Now, average OCF/revenue ratio is around 22.6%. This will be used as a starting point to project future cash flows. It can be argued that the ratio is declining year over year. The counter argument is that earnings are expected to witness double-digit growth going forward. OCF/Revenue ratio also will improve. Anyhow, to be prudent, a ratio of 20% will be used for calculation purposes. Average capital expenditures, as calculated above, will be used as a starting point, which also is assumed to remain constant going forward.

Projection of revenue growth is a difficult task. Industry growth projections and recent revenue growth trends for the company are explored to select the growth figure. 7% growth for the next five years is assumed for calculations. This is a very cautious estimate. Industry experts are projecting double-digit growth. TechNavio projected a CAGR of 22% during 2012-2016 for the global voice recognition market.



Source: TechNavio, BCC Research and ReportsnReports

Analysts are expecting growth of 5.5% p.a. for the next two years. 7% seems to be a viable growth figure for the company given the combination of analysts' forecasts and double-digit industry growth.

Miscellaneous assumptions:

CAPM is used to calculate the cost of equity. Ten-year cumulative annual return on NASDAQ is used as a proxy for market return in CAPM calculation.
0% growth is assumed in perpetuity.
Long-term treasury yield is assumed as a proxy for risk-free rate.
(click to enlarge)


Source: Focus Equity estimates

So, FCF-based valuation reveals an upside on around 23% relative to the current stock price of Nuance. Let's explore the EVA approach. For those of you not familiar with EVA, read this.

EVA approach

As earnings are expected to grow at a much higher rate than revenue during the next five years, EVA may be the best approach to analyze Nuance. Sticking to the analysts' consensus for this one might be a good idea as well. Assumptions are as follows:

Consensus earnings projections are used for FY2015 and FY2016. 13% growth is assumed during 2016-2019. No growth is assumed in perpetuity.
Balance sheet value of shareholders' equity is used for the calculation of total cost of capital. 0% share dilution is assumed going forward.
CAPM assumptions as above.
(click to enlarge)


Source: Focus Equity estimates

EVA-based valuation reveals a potential upside of 26%. Note that the assumptions are quite cautious.

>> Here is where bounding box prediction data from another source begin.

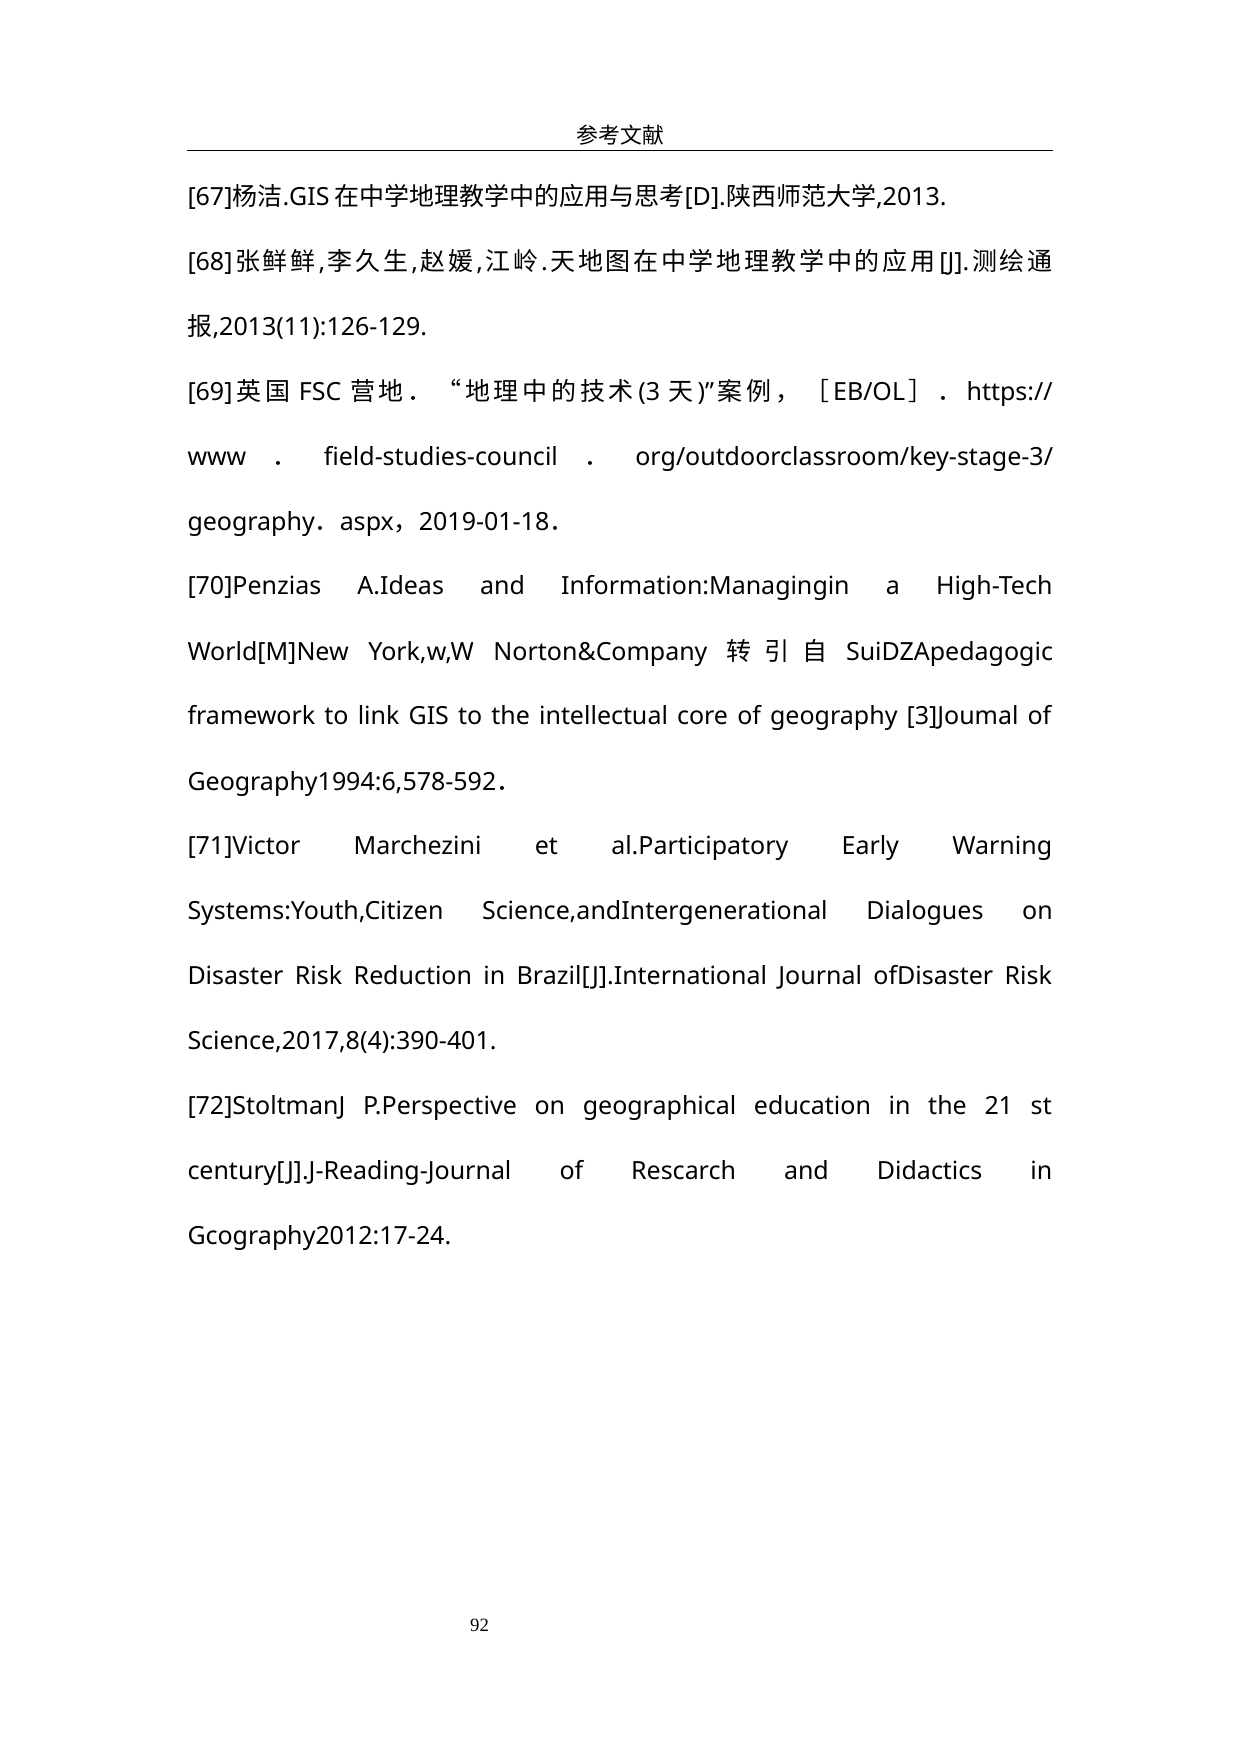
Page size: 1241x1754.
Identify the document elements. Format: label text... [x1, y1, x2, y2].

list [72]StoltmanJ P.Perspective on geographical education in the 21 st century[J].J-Reading-Journal of Rescarch and Didactics in Gcography2012:17-24. [187, 1072, 1053, 1267]
list [69]英国FSC营地．“地理中的技术(3天)”案例，［EB/OL］．https://www．field-studies-council．org/outdoorclassroom/key-stage-3/geography．aspx，2019-01-18． [187, 357, 1053, 552]
list [71]Victor Marchezini et al.Participatory Early Warning Systems:Youth,Citizen Science,andIntergenerational Dialogues on Disaster Risk Reduction in Brazil[J].International Journal ofDisaster Risk Science,2017,8(4):390-401. [187, 812, 1053, 1072]
list [70]Penzias A.Ideas and Information:Managingin a High-Tech World[M]New York,w,W Norton&Company转引自SuiDZApedagogic framework to link GIS to the intellectual core of geography [3]Joumal of Geography1994:6,578-592． [187, 552, 1053, 812]
list [67]杨洁.GIS在中学地理教学中的应用与思考[D].陕西师范大学,2013. [187, 162, 1053, 227]
list [68]张鲜鲜,李久生,赵媛,江岭.天地图在中学地理教学中的应用[J].测绘通报,2013(11):126-129. [187, 227, 1053, 357]
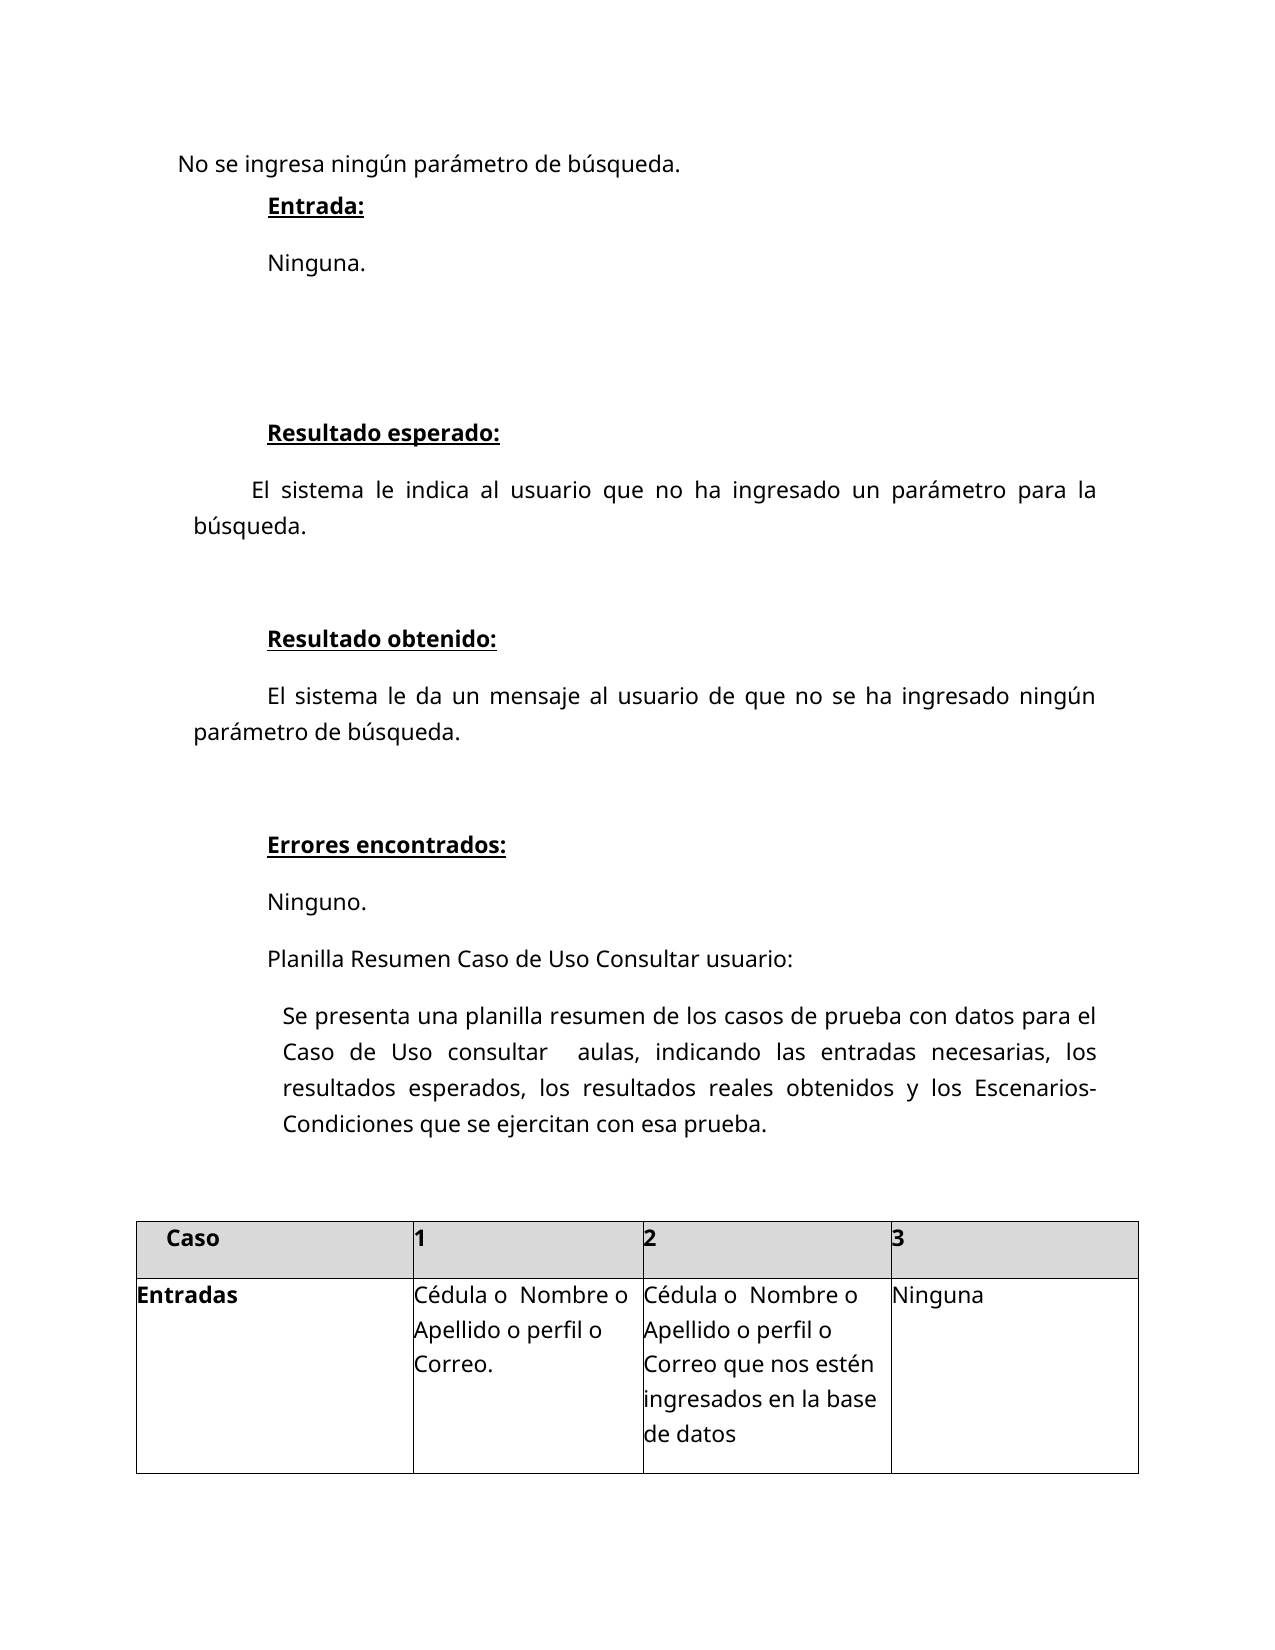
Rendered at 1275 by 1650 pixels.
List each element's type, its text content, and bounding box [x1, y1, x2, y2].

table_header Caso [137, 1222, 413, 1278]
text Errores encontrados: [193, 829, 1098, 861]
text El sistema le da un mensaje al usuario de que no se ha ingresado ningún parámetro de búsqueda. [193, 680, 1098, 747]
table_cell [644, 1279, 891, 1473]
text Resultado esperado: [193, 417, 1098, 448]
table_cell Entradas [137, 1279, 413, 1473]
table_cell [414, 1279, 643, 1473]
text Ninguno. [267, 886, 1098, 917]
text No se ingresa ningún parámetro de búsqueda. [177, 148, 1098, 179]
table_cell Ninguna [892, 1279, 1138, 1473]
text El sistema le indica al usuario que no ha ingresado un parámetro para la búsqueda. [193, 474, 1098, 541]
text Planilla Resumen Caso de Uso Consultar usuario: [267, 943, 1098, 974]
table_header 3 [892, 1222, 1138, 1278]
text Resultado obtenido: [193, 623, 1098, 654]
table_header 1 [414, 1222, 643, 1278]
table_header 2 [644, 1222, 891, 1278]
text Ninguna. [267, 247, 1098, 278]
text Entrada: [193, 190, 1098, 221]
text Se presenta una planilla resumen de los casos de prueba con datos para el Caso de Uso consultar aulas, indicando las entradas necesarias, los resultados esperados, los resultados reales obtenidos y los Escenarios-Condiciones que se ejercitan con esa prueba. [282, 1000, 1098, 1139]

Analysts are expecting earnings growth of 20% p.a. for the next five years. Growth rate used in the above projection equates to CAGR of 11.5% during 2015-2019.

PE approach

Nuance seems pretty cheap on a PE basis. The company is trading around 11.50 times forward earnings while earnings are expected to grow at CAGR of 20% p.a. during the next five years. The application software industry attracts a PE of 40.5, according to Yahoo Finance. Industry average mentioned by Reuters is 25.85. Thereby, Nuance is very cheap on a PE basis. A multiple of 15 is very reasonable, rather prudent for Nuance. PEG ratio of 0.62 also indicates that the stock is undervalued. Anything below 1 is considered cheap from a PEG perspective. PE-based valuation reveals an upside of 30% based on a justifiable multiple of 15.



Source: Focus Equity estimates

Final thoughts

Technologies like voice recognition and speech-to-text are being adopted at a decent rate. Industry experts are forecasting double-digit growth. Nuance is a prominent player in the industry. Therefore, it is highly likely that the company will capitalize on the growth prospects in the industry.

Now, from a valuation perspective, the stock seems a buy. FCF, EVA and PE based valuations project upside of 23%, 26% and 29%, respectively. This translates to an average equal weight price target of $17.8, or 27% upside. Neither of the valuations provides any downside evidence. All in all, I am inclined to rate the stock as a buy amid cheap valuations.